> _EXERCISE AIM_: Scan the data below for the string "scripts". Show every line where it turns up.

======== GIVEN INFORMATION

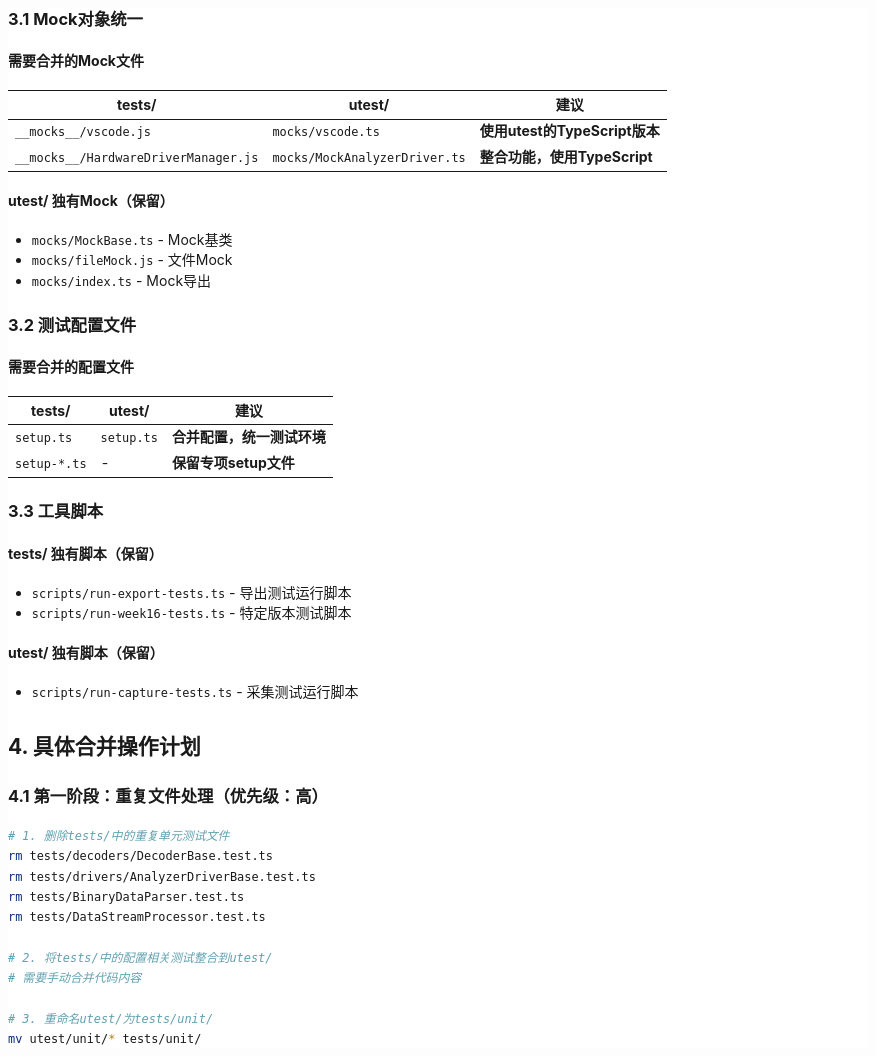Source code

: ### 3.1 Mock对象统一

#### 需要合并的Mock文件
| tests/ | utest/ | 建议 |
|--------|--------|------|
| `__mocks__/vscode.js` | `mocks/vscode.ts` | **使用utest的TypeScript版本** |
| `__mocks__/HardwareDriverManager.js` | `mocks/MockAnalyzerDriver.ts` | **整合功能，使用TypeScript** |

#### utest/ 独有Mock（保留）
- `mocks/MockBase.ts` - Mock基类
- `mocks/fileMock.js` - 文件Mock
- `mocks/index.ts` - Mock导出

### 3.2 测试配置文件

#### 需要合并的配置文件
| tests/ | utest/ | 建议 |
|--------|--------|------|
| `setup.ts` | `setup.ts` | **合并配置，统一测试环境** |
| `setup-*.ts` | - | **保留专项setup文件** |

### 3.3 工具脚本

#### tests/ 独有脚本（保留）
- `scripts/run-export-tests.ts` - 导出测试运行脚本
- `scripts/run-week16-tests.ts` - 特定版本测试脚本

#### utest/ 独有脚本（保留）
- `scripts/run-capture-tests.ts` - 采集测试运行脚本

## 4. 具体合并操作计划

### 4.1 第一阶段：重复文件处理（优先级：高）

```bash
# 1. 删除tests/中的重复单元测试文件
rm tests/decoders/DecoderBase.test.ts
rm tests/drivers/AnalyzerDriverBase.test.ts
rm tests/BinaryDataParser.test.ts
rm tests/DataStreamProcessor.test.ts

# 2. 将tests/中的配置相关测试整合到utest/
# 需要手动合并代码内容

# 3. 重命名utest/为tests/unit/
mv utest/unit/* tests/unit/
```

================

> _OUTPUT BELOW_:
- `scripts/run-export-tests.ts` - 导出测试运行脚本
- `scripts/run-week16-tests.ts` - 特定版本测试脚本
- `scripts/run-capture-tests.ts` - 采集测试运行脚本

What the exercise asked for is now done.